And now, for a screed …
When I screwed up as a kid, which was every once in a while, my Dad would stop everything, give me a stare that my buddy Steve and I used to call the “OTG look” (Over the Glasses) and tell me, “You know better than that.”
I thought of that last week when the news — ohhh, the news — smacked me on the back of the head once again.
God, it’s hard to keep up with what’s happening in the world, isn’t it? The only thing harder is trying to avoid it. And that’s downright impossible.
My wife and I are not particularly political people. She leans more conservative. I fall more on the liberal side. We’ve made it work, quietly, most of our married lives.
Now, politics suddenly is a major source of conversation in our empty nest. We can’t stop ourselves. And we’re on the same side in this one. (Is it because of the empty nest? Or because we’re getting older? Is every house like this? Is this normal?)
What’s Trump saying? What’s he doing? Who’s he attacking now? Who’s he hacking off now?
The guy talks so big. (If Trump can do anything, it’s talk big.) You’re forced to listen, even when you don’t want to.
And, honestly, I don’t want to. A lot.
What’s it all mean? Is it just bluster or real threat? Promise or nonsense?
The thing is … we know better. That’s what we have to remember. We know better. No matter what sleight of hand, what slanted coverage, what flat-out lies are spewed, no matter how confusing it seems at times, we have to cancel all the noise and rely on what we know.
And we know. We all know better than this.

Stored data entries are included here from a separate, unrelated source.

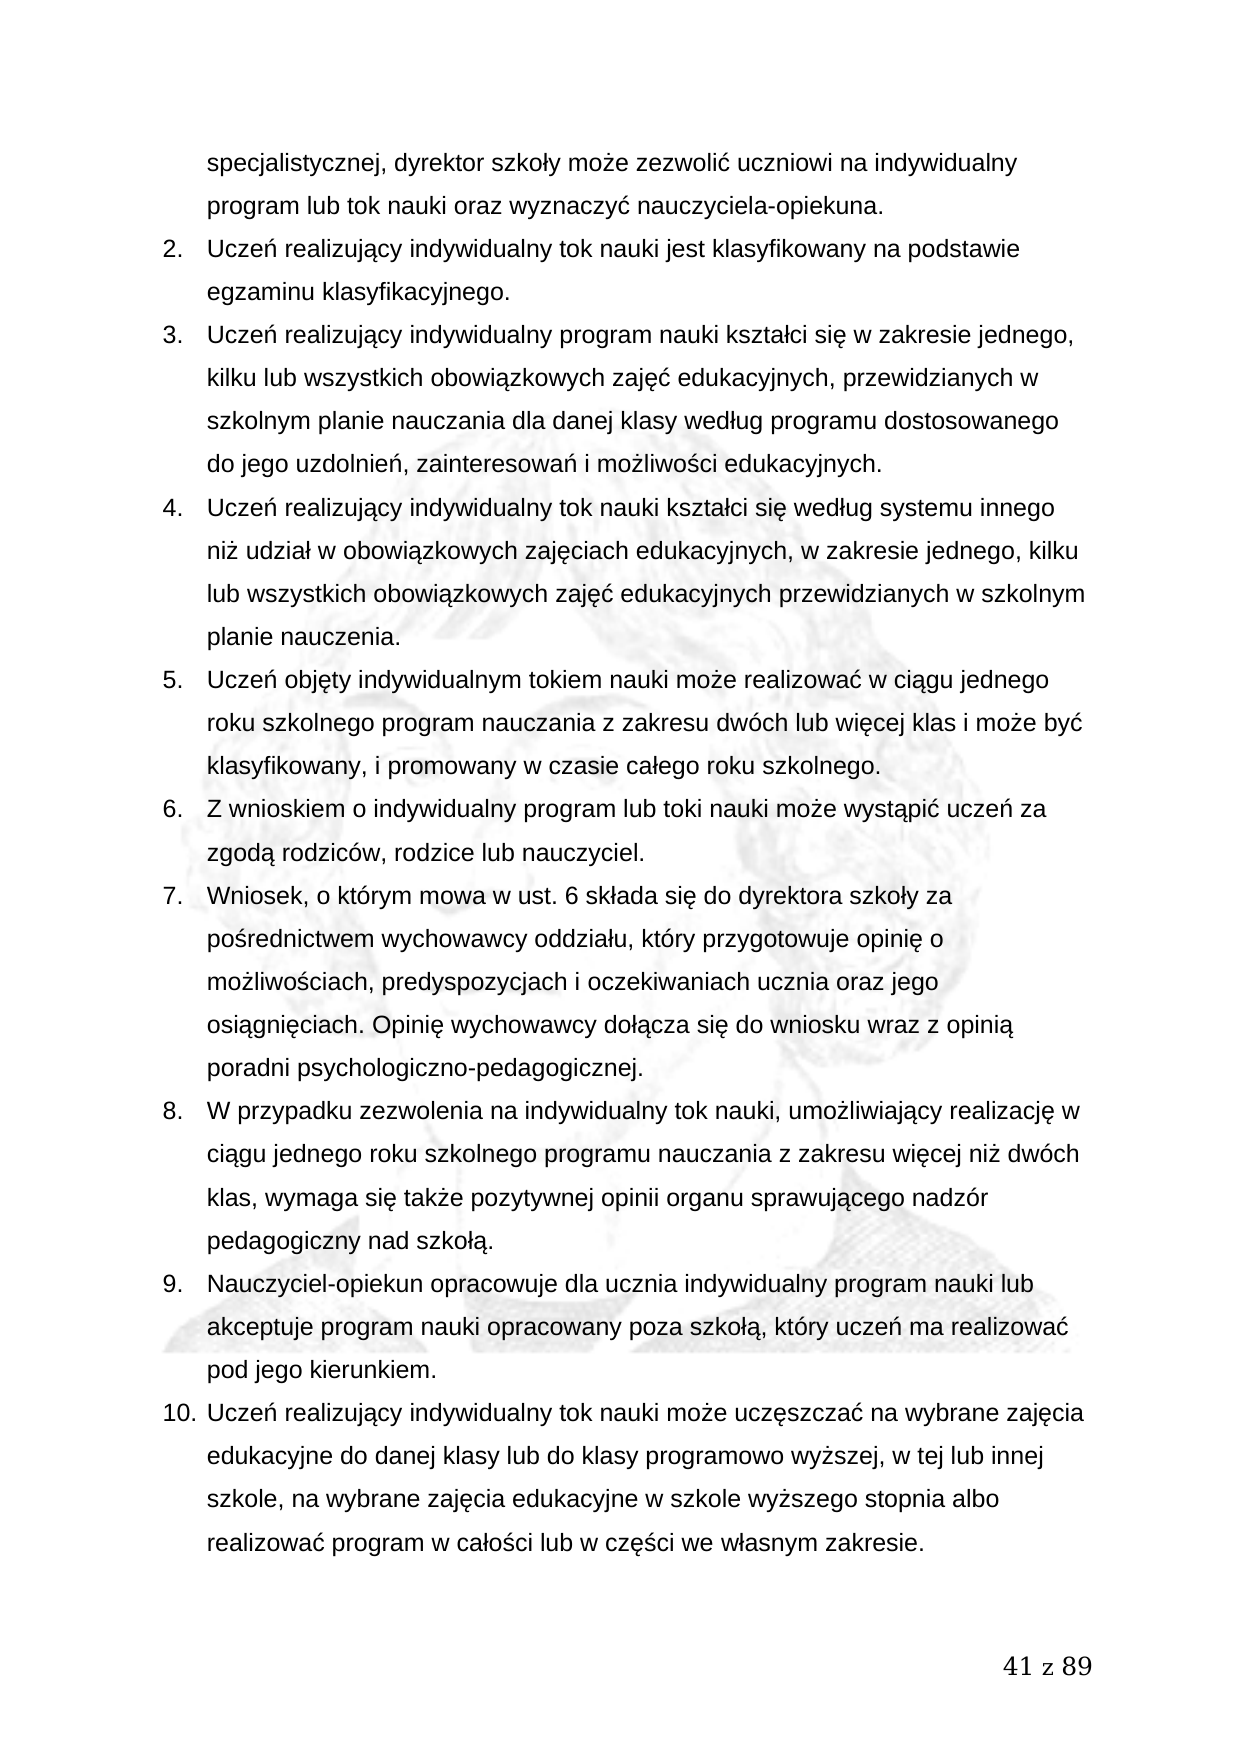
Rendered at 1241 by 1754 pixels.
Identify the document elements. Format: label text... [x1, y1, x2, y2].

list W przypadku zezwolenia na indywidualny tok nauki, umożliwiający realizację w ciągu jednego roku szkolnego programu nauczania z zakresu więcej niż dwóch klas, wymaga się także pozytywnej opinii organu sprawującego nadzór pedagogiczny nad szkołą. [162, 1096, 1093, 1254]
list Uczeń realizujący indywidualny program nauki kształci się w zakresie jednego, kilku lub wszystkich obowiązkowych zajęć edukacyjnych, przewidzianych w szkolnym planie nauczania dla danej klasy według programu dostosowanego do jego uzdolnień, zainteresowań i możliwości edukacyjnych. [162, 320, 1093, 478]
list Wniosek, o którym mowa w ust. 6 składa się do dyrektora szkoły za pośrednictwem wychowawcy oddziału, który przygotowuje opinię o możliwościach, predyspozycjach i oczekiwaniach ucznia oraz jego osiągnięciach. Opinię wychowawcy dołącza się do wniosku wraz z opinią poradni psychologiczno-pedagogicznej. [162, 881, 1093, 1082]
list Uczeń realizujący indywidualny tok nauki kształci się według systemu innego niż udział w obowiązkowych zajęciach edukacyjnych, w zakresie jednego, kilku lub wszystkich obowiązkowych zajęć edukacyjnych przewidzianych w szkolnym planie nauczenia. [162, 493, 1093, 651]
list Nauczyciel-opiekun opracowuje dla ucznia indywidualny program nauki lub akceptuje program nauki opracowany poza szkołą, który uczeń ma realizować pod jego kierunkiem. [162, 1269, 1093, 1384]
list Uczeń realizujący indywidualny tok nauki może uczęszczać na wybrane zajęcia edukacyjne do danej klasy lub do klasy programowo wyższej, w tej lub innej szkole, na wybrane zajęcia edukacyjne w szkole wyższego stopnia albo realizować program w całości lub w części we własnym zakresie. [162, 1398, 1093, 1556]
list Uczeń objęty indywidualnym tokiem nauki może realizować w ciągu jednego roku szkolnego program nauczania z zakresu dwóch lub więcej klas i może być klasyfikowany, i promowany w czasie całego roku szkolnego. [162, 665, 1093, 780]
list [162, 148, 1093, 219]
list Z wnioskiem o indywidualny program lub toki nauki może wystąpić uczeń za zgodą rodziców, rodzice lub nauczyciel. [162, 794, 1093, 866]
list Uczeń realizujący indywidualny tok nauki jest klasyfikowany na podstawie egzaminu klasyfikacyjnego. [162, 234, 1093, 306]
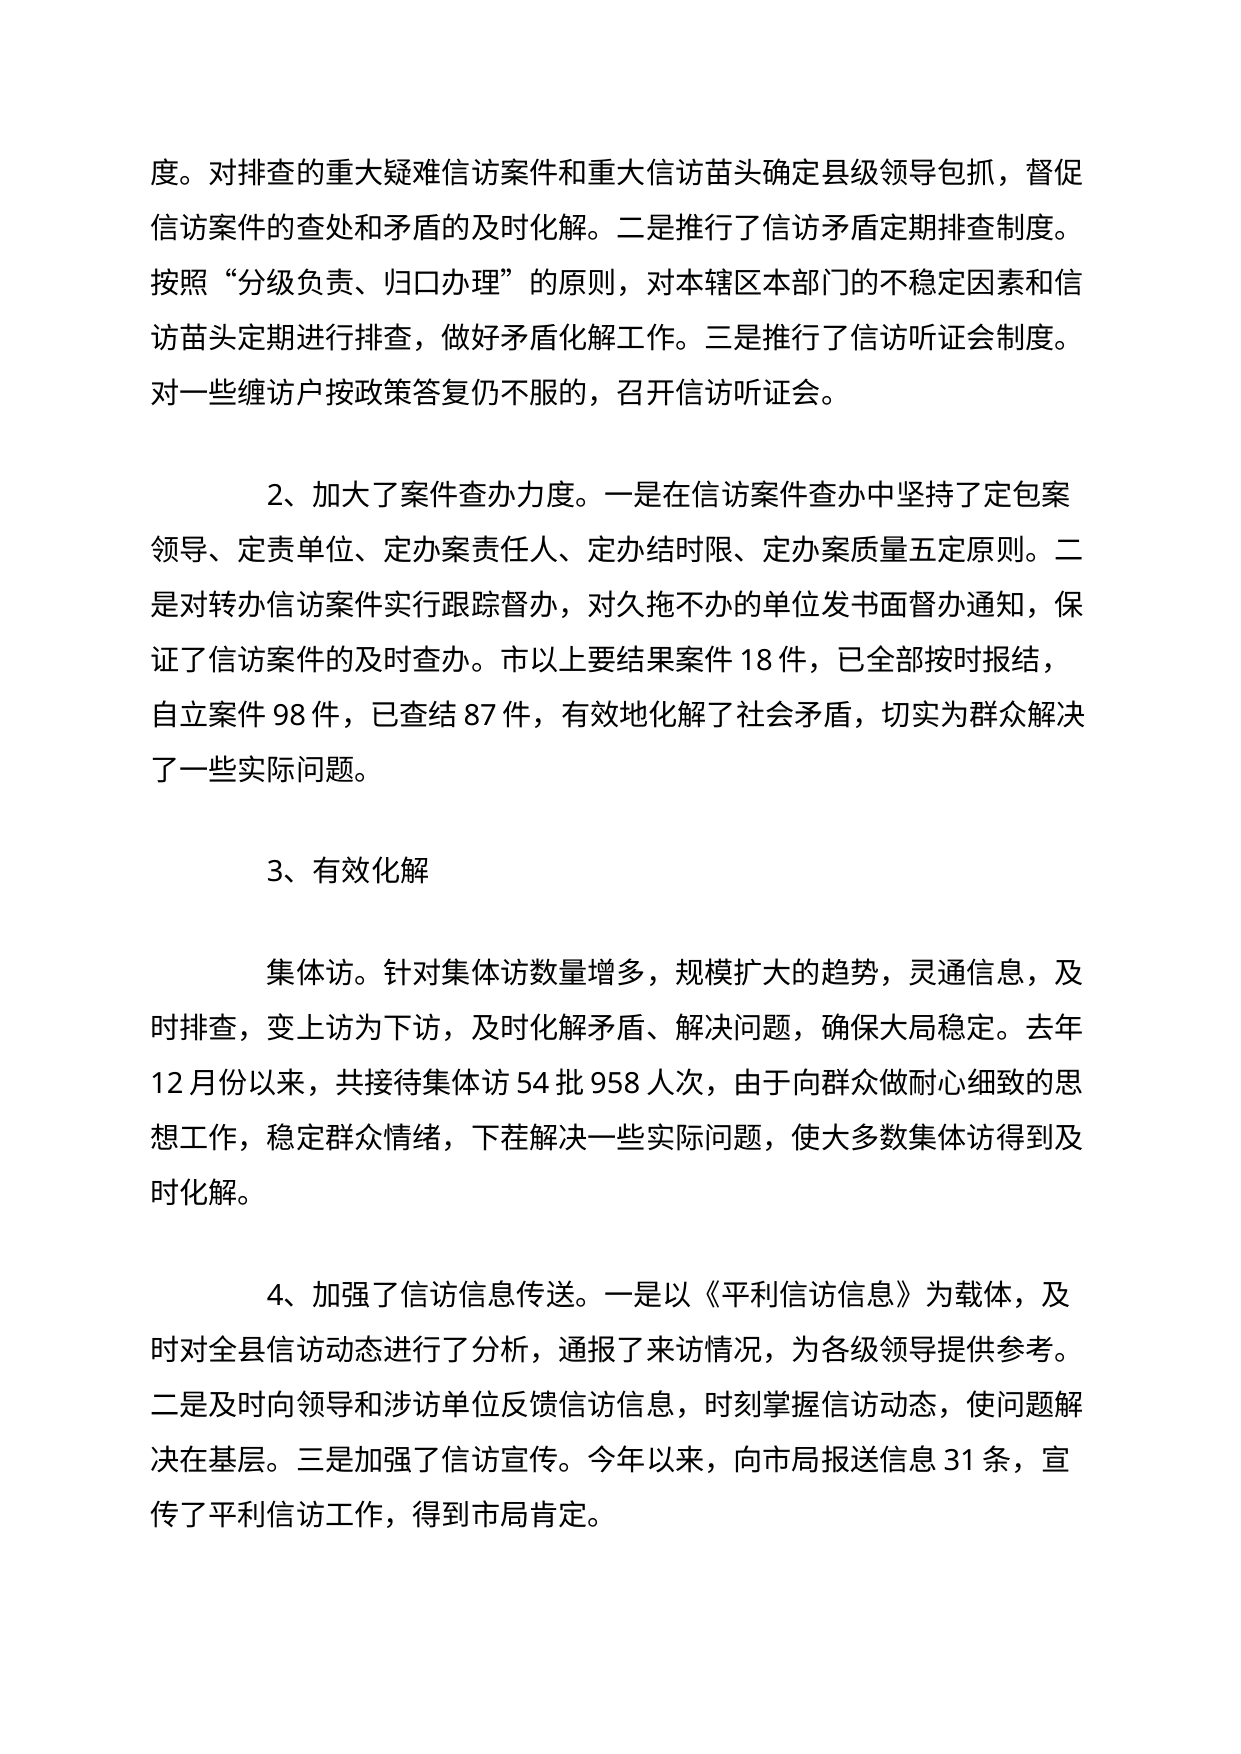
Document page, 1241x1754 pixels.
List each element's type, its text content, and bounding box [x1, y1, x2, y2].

It’s not smart or fair or right, for example, to deny the promise of America to an entire country for the crimes of a very few. We know better than that.
It’s not right to suggest that getting into America is as easy as walking through any airport or across any border … because it’s not. It’s not right to say that immigrants are the cause of America’s problems … because they’re not. Immigrants, remember, make America. They enrich our lives daily. America was built by immigrants.
It’s not fair to point to crimes by immigrants as proof that we need a wall when all statistics show that immigrants commit fewer crimes than people born in the U.S. It’s not right to dismiss those statistics simply because they don’t fit a narrative. It’s disingenuous — being kind there — to make immigration a central theme of what’s wrong with America. It’s not.
It’s not right suggest a wall will keep out bad guys in the first place. It won’t.
(I still am blown away by the optics: the Statue of Liberty on one side and a wall on the other …)
Give me your tired, your poor,
Your huddled masses yearning to breathe free,
The wretched refuse of your teeming shore.
Send these, the homeless, tempest-tossed to me,
I lift my lamp beside the golden door!
It’s not right to state something as fact when it’s not. That’s called lying. It’s not right to dismiss those who point out a lie with a simple, “Well, that’s what I was told,” or “I was referring to something I saw on the news.”
It’s not right to attack those who object to the twisting of facts, the wild inaccuracies — the out-and-out lies — by calling them Crooked This or Lyin’ That or Losers! or Sad! or the Enemy of the American People. The Judiciary, the Congress, the intelligence community, the press, the opposition party, the party in power … they all can’t be wrong.
https://twitter.com/realDonaldTrump/status/832708293516632065
It’s not right to claim to be moral or a man of the people or a public servant when a whole life has been spent being none of those.
Come on, everybody. Come on! We know better than that.
It’s not right to dismiss the warnings of 97 percent of the world’s scientists because their findings are bad for business. It’s not right to OK the building of more pipelines and justify it by saying they will create jobs, when they will create relatively few. What projects like the Keystone and Dakota Access Pipeline really do — we know this! — is make a lot of rich people richer, further our reliance on fossil fuels (with all the problems that includes) and disrespect the wishes of many of the only people in America who aren’t immigrants.
It’s not right to say that “torture works” when those who know about it — those who have been there, not just who have seen somebody talk about it on cable TV — say it doesn’t.
It’s not right to say photos were doctored or rampant voter fraud is real or crime is out of control or that we’re the moral equivalent of Russia when none of that — none of that — is true.
We know better than that.
Yes, it gets confusing at times. People often see the same things differently. The line between right and wrong is not always easy to see. That’s a fact.
But when someone constantly, irrefutably, outrageously lies, purposely tries to confuse, viciously assigns blame and accepts none, when that someone pits the well-meaning against each other and impugns good people — hard-working people who have served, who don’t live in skyscrapers with their names on them and who are, indeed, moral and righteous — I go back to what Dad used to say.
I know better than that. We all should know better than that.